MALANG — Ketua DPRD Kota Malang Amithya Ratnanggani Sirraduhita meminta Pemerintah Kota (Pemkot) Malang memperketat pengawasan terhadap perusahaan, terutama dalam pemenuhan kewajiban kepesertaan BPJS Kesehatan bagi pekerja.
Dorongan itu disampaikan setelah ditemukan kasus kepesertaan BPJS Kesehatan seorang pekerja yang mendadak nonaktif saat hendak digunakan untuk menjalani operasi medis.
Srikandi PDI Perjuangan tersebut mengungkapkan, temuan itu diperoleh saat dirinya melakukan kunjungan ke daerah pemilihan (dapil) di wilayah Kecamatan Kedungkandang.

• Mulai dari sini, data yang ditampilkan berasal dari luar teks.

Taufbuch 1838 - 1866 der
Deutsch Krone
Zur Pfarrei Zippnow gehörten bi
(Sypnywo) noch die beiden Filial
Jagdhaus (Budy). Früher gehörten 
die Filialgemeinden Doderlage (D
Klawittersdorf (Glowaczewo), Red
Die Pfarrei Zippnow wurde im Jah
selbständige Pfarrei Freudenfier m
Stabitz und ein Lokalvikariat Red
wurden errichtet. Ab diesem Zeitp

Kasus bermula ketika seorang pekerja hendak menjalani operasi, namun mendapati kepesertaan BPJS Kesehatan miliknya tidak aktif. Warga tersebut kemudian melaporkan persoalan itu kepada pihak kelurahan setempat.
Hasil pengecekan kelurahan menunjukkan warga tersebut terdaftar sebagai Pekerja Penerima Upah (PPU), dengan kepesertaan BPJS Kesehatan yang seharusnya ditanggung oleh perusahaan tempatnya bekerja.
Namun, setelah dilakukan konfirmasi lebih lanjut, diketahui pemberi kerja belum menyetorkan iuran BPJS Kesehatan pekerja tersebut.
Mia menilai kasus tersebut menjadi catatan serius bagi Pemkot Malang dalam memastikan perlindungan kesehatan warga. Terlebih, saat ini pemkot tengah melakukan pemutakhiran atau cleansing data kepesertaan BPJS Kesehatan yang ditanggung melalui APBD.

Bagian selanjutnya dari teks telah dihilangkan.